A breakfast briefing, SASS.
Parent. This word sends more chills down the spine than meeting a crush would. It’s a responsibility oh so feared; a position oh so revered.
Time and again, I, you, we have found ourselves in the mix of “I’m going to be the best parent to my kid”. I champion it. “Go for it!” I encourage myself. Will we really make it though? Have we really stopped to imagine the reality of our words?
They say that life is an adventure. In its highs and lows, I’ve learnt a lot. Dreams are crashed. Promises are broken. Paths are abandoned. In short, life changes. In this regard, many of us will end up being the best parents only theoretically.
Clean your house for two hours. Watch the humans you created destroy it within ten minutes. Repeat for twenty years. This is parenthood.
Spend your hard-earned salary on the best cutlery in town. Pleasure your ears with the sound of the pieces being broken by your little bundles of joy. You think of beating the crap out of them. For a piece of glass? Is it worth it? There goes parenthood.

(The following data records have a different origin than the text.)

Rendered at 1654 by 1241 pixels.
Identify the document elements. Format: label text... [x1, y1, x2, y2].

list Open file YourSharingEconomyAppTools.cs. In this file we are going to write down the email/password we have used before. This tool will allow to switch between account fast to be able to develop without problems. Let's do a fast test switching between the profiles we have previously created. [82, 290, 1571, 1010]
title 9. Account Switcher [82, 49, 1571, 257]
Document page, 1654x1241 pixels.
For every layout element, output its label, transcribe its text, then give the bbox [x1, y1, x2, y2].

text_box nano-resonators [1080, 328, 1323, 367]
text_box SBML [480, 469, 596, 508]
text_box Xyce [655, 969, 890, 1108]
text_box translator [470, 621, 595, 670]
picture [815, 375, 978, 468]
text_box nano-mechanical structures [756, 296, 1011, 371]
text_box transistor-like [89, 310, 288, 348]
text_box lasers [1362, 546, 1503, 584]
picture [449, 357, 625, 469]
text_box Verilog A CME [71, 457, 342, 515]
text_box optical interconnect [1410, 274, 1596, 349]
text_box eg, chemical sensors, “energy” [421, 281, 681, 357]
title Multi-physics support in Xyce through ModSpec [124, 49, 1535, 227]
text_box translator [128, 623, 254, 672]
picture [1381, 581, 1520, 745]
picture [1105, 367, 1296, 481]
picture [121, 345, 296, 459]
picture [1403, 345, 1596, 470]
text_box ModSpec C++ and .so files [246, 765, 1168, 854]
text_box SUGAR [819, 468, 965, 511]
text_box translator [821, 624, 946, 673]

As if that’s not enough, your teenage daughter decides to go for a party against your orders. There and then you realize, it’s never that easy. For you’ve talked to her for days on end. She just never listens. You didn’t either, anyway.
In the words of Matt Walsh, parenting is the easiest thing in the world to have an opinion about, but the hardest thing in the world to do. Think your parents are doing a lousy job? Well, think twice. It’ll take more than you can imagine to be better than them.
There is no such thing as a perfect parent. Just be a real one. Be who you needed when you were young.